Sucking carbon out of the air won’t reverse ocean acidification


Fresh research out this week suggests that sucking carbon out of the air may assist with arresting global warming, but won’t reverse ocean acidification for centuries or even millennia.

Direct capture of carbon from the atmosphere has long been suggested as a possible high-tech way to prevent catastrophic climate change. A range of technologies that fall under the umbrella of this method, known as carbon dioxide (CO2) removal, or CDR, do exist, but are years or perhaps decades away from being commercialized.

But it is sometimes forgotten that increased carbon concentrations in the atmosphere also have a profound impact on the world’s oceans. Some 30-40 percent of the CO2 that we emit is absorbed by the sea, where it reacts with water to form H2CO3, or carbonic acid. This ocean acidification process depresses the metabolic rates and immune responses of organisms and makes it harder for plankton and corals to form their carbonate-based structures, which in turn threaten species higher up the food chain that depend on them.

Two possible future courses of events were modeled in the new research and both imagine that significant CDR efforts are mounted but otherwise no emissions cuts are made—a scenario referred to amongst climate scientists and policy makers as ‘business as usual’.  The first would see 5 gigatons of carbon sucked out of the atmosphere annually—equivalent to half the 9.9 gigatons humans pumped out in 2013, and the second, an even more gargantuan effort, envisages a “probably infeasible” 25 gigatons being vacuumed up.

For both outlooks, the situation for the ocean remains grim. Neither is able to ‘turn the clock back’ and restore ocean pH to pre-industrial levels. And neither is even able to ‘rewind’ the state of acidity to that which would occur if humanity kept to the most stringent low-carbon scenario considered by the Intergovernmental Panel on Climate Change (IPCC).
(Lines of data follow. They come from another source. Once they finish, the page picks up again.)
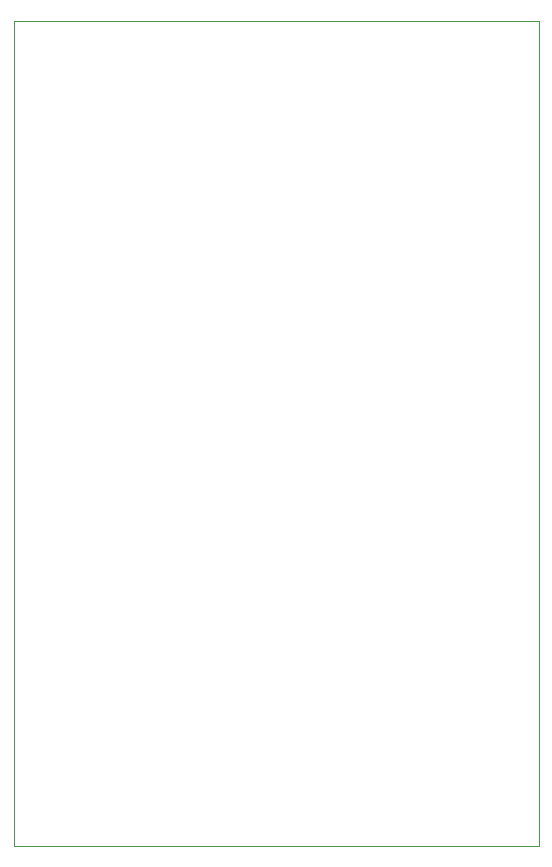
<source format=gbr>
%TF.GenerationSoftware,KiCad,Pcbnew,(6.0.9)*%
%TF.CreationDate,2023-01-21T06:35:56-09:00*%
%TF.ProjectId,CONTROLLER_ AMPCD_DDI,434f4e54-524f-44c4-9c45-522c20414d50,1*%
%TF.SameCoordinates,Original*%
%TF.FileFunction,Profile,NP*%
%FSLAX46Y46*%
G04 Gerber Fmt 4.6, Leading zero omitted, Abs format (unit mm)*
G04 Created by KiCad (PCBNEW (6.0.9)) date 2023-01-21 06:35:56*
%MOMM*%
%LPD*%
G01*
G04 APERTURE LIST*
%TA.AperFunction,Profile*%
%ADD10C,0.100000*%
%TD*%
G04 APERTURE END LIST*
D10*
X0Y0D02*
X44450000Y0D01*
X0Y69850000D02*
X0Y0D01*
X44450000Y69850000D02*
X44450000Y0D01*
X0Y69850000D02*
X44450000Y69850000D01*
M02*

</source>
The reason is that while the surface layers of the ocean are immediately affected, acidic waters are slowly taken into the deep ocean, producing a long-term ‘memory’ of anthropogenic effects on the sea. The pH of the deep ocean would only be restored after a very slow overturning and return contact with the remediated, low-carbon atmosphere, a process that would take millennia. Thus regardless of the amount of CDR, worsening ocean acidification is with us for a long time to come in the absence of serious emissions cuts.

Another paper, also recently published in Nature Climate Change, showed how anthropogenically driven acidification isn’t just a problem for oceans, but also freshwater systems as well here in British Columbia, with profound consequences for some of the fish we eat. The researchers found that pink salmon that start out their lives in very acidic rivers are smaller and less likely to survive.

“Most of the work on acidification has been in the ocean, yet 40 per cent of all fish are freshwater. We need to think about how carbon dioxide is affecting freshwater species,” said UBC zoologist Colin Brauner.